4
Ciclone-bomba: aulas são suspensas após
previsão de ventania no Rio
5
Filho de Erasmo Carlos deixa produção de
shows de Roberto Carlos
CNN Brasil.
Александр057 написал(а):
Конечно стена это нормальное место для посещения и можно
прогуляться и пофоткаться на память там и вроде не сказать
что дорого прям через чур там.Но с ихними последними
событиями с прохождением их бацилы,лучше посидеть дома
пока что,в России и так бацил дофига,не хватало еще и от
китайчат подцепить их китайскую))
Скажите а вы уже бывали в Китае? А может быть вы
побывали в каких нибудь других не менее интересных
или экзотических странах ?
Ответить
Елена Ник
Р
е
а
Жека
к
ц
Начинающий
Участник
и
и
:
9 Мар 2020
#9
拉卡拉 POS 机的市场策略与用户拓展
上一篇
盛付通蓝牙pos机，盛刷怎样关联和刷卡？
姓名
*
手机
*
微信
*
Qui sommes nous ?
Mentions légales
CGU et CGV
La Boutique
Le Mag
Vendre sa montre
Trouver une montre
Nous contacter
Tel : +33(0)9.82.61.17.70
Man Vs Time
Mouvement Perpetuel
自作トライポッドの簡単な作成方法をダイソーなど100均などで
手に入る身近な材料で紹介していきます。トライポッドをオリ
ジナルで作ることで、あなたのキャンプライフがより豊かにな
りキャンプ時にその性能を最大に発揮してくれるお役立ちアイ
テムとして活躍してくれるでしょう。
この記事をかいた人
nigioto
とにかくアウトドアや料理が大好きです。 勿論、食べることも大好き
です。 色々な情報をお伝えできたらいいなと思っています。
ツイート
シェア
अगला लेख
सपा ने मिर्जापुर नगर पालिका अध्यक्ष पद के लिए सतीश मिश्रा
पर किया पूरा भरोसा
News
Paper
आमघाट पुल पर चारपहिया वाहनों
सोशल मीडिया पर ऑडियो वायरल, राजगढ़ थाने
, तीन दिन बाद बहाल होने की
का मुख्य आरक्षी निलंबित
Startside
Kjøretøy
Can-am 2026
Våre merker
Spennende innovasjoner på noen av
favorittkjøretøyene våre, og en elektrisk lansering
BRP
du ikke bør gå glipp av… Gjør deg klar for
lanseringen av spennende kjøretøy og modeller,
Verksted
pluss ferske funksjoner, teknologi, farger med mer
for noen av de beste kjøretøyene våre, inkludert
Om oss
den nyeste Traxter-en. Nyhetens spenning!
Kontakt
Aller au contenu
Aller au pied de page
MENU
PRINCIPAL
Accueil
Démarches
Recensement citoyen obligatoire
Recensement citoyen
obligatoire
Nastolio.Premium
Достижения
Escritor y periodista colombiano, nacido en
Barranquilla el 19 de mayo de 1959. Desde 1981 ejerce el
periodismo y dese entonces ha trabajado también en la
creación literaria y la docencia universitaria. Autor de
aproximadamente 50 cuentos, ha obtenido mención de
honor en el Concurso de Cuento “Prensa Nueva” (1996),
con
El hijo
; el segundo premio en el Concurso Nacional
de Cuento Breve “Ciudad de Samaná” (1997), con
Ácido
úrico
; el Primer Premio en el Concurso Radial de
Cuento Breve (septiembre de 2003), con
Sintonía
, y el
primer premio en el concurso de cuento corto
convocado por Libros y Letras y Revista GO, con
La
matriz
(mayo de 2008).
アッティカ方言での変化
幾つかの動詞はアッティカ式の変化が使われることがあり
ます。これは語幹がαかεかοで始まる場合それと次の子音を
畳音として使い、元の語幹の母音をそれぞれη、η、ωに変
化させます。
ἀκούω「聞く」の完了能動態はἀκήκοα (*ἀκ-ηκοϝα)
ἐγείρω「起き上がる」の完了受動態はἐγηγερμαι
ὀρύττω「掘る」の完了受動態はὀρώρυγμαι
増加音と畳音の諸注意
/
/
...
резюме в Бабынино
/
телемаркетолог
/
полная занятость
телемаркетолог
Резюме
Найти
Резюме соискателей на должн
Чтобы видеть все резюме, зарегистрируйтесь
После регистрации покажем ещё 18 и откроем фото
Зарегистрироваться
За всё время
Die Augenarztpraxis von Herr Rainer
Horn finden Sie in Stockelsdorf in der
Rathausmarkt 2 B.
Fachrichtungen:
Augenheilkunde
****************
Please state how many lines of the records hold the word "Carlos", and write nothing but that number.

◆ TASK SOLUTION: 2